Alıntı metin:
____________________

Davalı ...vekili ve diğer davalılar vekili; davanın reddini talep etmiştir.
Mahkemece; iddia, savunma, toplanan delillere ve benimsenen bilirkişi raporuna göre; davanın kısmen kabulü ile, 42.265,68 TL sürekli iş göremezlik zararının 16/08/2008 tarihinden itibaren işleyecek yasal faizi ile birlikte davalılardan müştereken ve müteselsilen (davalı ... şirketinin poliçe teminat limiti ile sınırlı olmak ve 27/02/2009 tarihinden itibaren işleyecek yasal faiz ile birlikte sorumlu olmak üzere), 9.571,17 TL bakıcı gideri tazminatının ve 3.000 TL manevi tazminatın 16/08/2008 tarihiden itibaren işleyecek yasal faizi ile birlikte davalılar ... ve ... "dan müştereken ve müteselsilen tahsiline karar verilmiş; hüküm, davacılar vekili, davalı .... vekili, davalılar ... ve ... vekili tarafından temyiz edilmiştir.
1-Dosyadaki yazılara kararın dayandığı delillerle gerektirici sebeplere, delillerin takdirinde bir isabetsizlik bulunmamasına göre, davalı .... vekilinin tüm, davalılar ... ve ... vekili ve davacılar vekilinin aşağıdaki bentler kapsamı dışında kalan ve yerinde görülmeyen sair temyiz itirazlarının reddine karar verilmiştir.

____________________

Veriler:
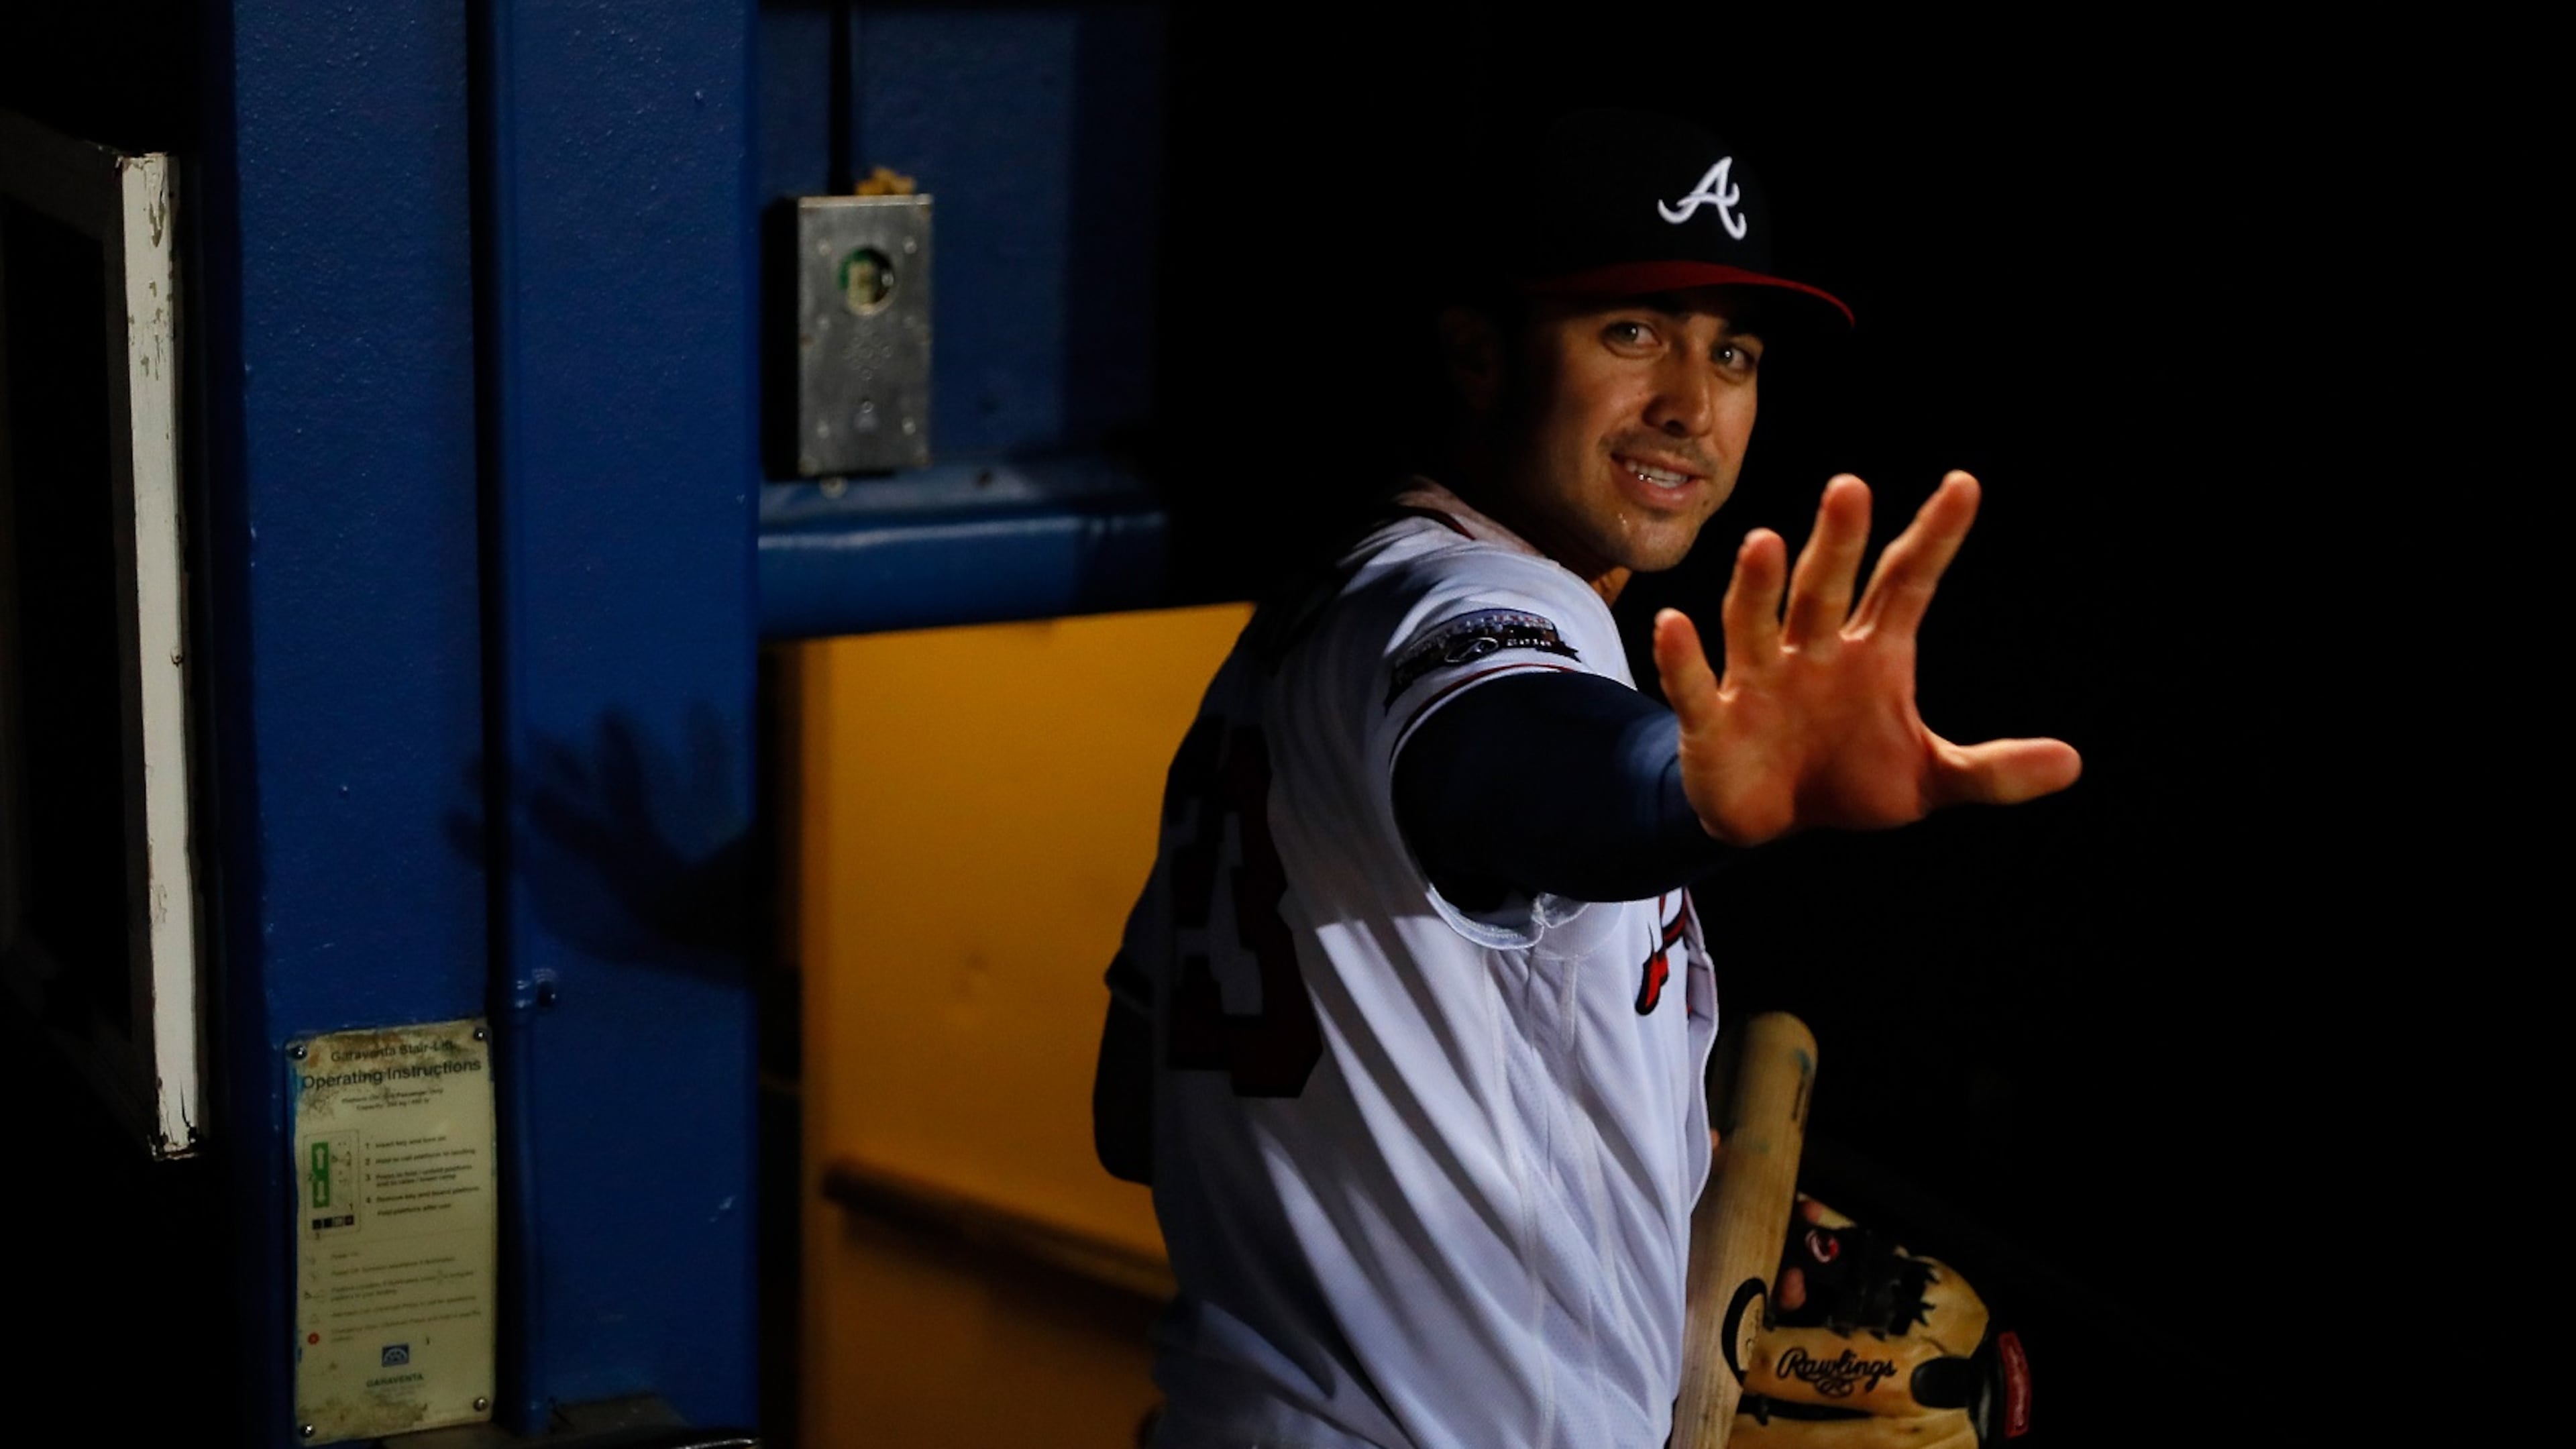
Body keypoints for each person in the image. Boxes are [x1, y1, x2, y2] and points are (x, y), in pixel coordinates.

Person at [1091, 108, 2080, 1449]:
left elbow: (1137, 1111)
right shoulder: (1473, 600)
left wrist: (1649, 1180)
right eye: (1632, 332)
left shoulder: (1304, 624)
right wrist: (1689, 792)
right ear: (1480, 354)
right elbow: (1516, 761)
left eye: (1730, 350)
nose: (1691, 402)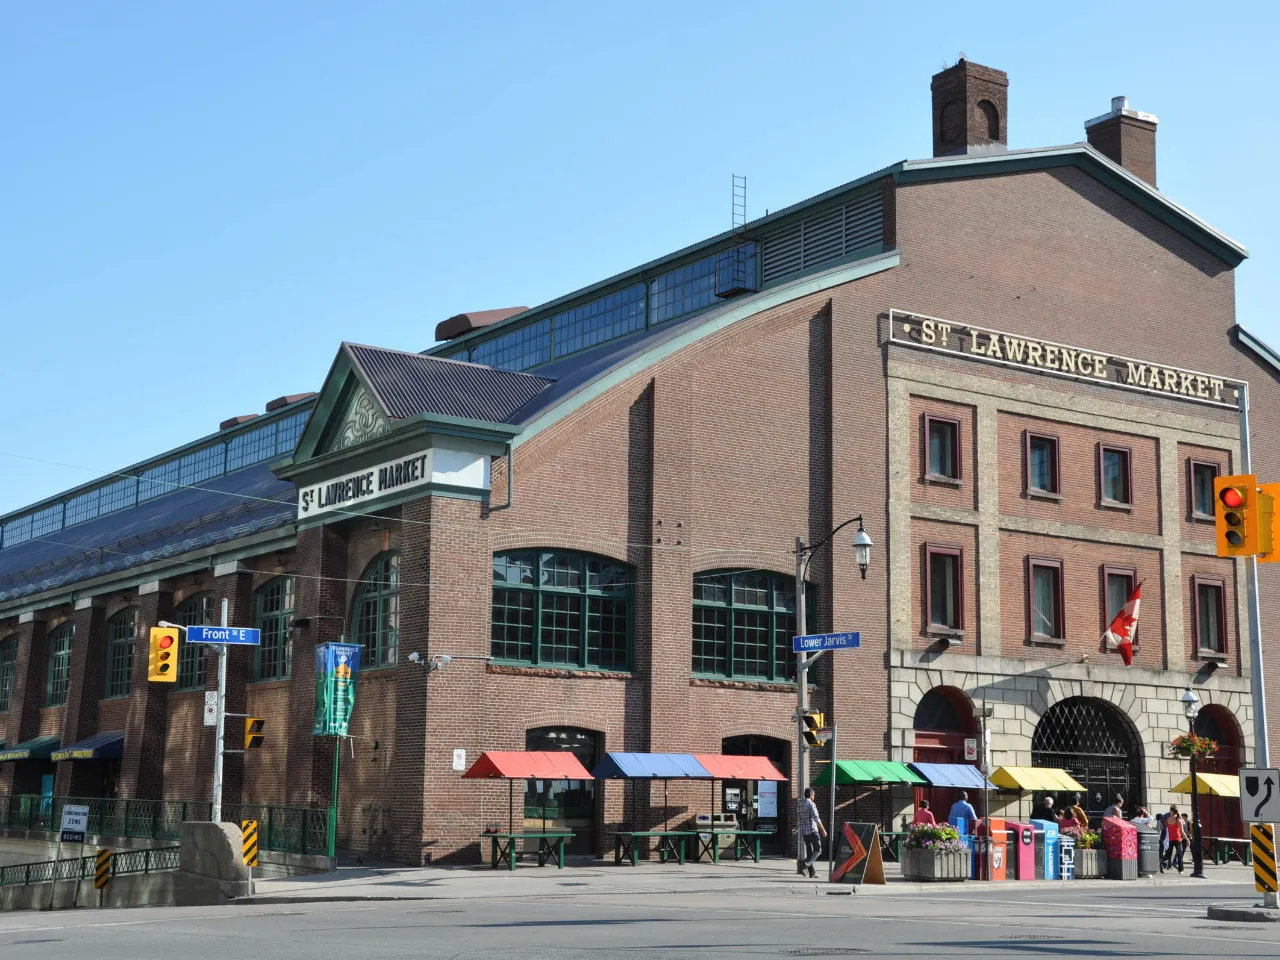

____________________

Görev:
Alıntı metinde "Davalı ...vekili ve" sözcüklerinden başlayıp "tarafından temyiz edilmiştir." sözcüklerine kadar uzanan bölümün tamamını hiçbir şeyi değiştirmeden tekrarla.

Yanıt:
Davalı ...vekili ve diğer davalılar vekili; davanın reddini talep etmiştir.
Mahkemece; iddia, savunma, toplanan delillere ve benimsenen bilirkişi raporuna göre; davanın kısmen kabulü ile, 42.265,68 TL sürekli iş göremezlik zararının 16/08/2008 tarihinden itibaren işleyecek yasal faizi ile birlikte davalılardan müştereken ve müteselsilen (davalı ... şirketinin poliçe teminat limiti ile sınırlı olmak ve 27/02/2009 tarihinden itibaren işleyecek yasal faiz ile birlikte sorumlu olmak üzere), 9.571,17 TL bakıcı gideri tazminatının ve 3.000 TL manevi tazminatın 16/08/2008 tarihiden itibaren işleyecek yasal faizi ile birlikte davalılar ... ve ... "dan müştereken ve müteselsilen tahsiline karar verilmiş; hüküm, davacılar vekili, davalı .... vekili, davalılar ... ve ... vekili tarafından temyiz edilmiştir.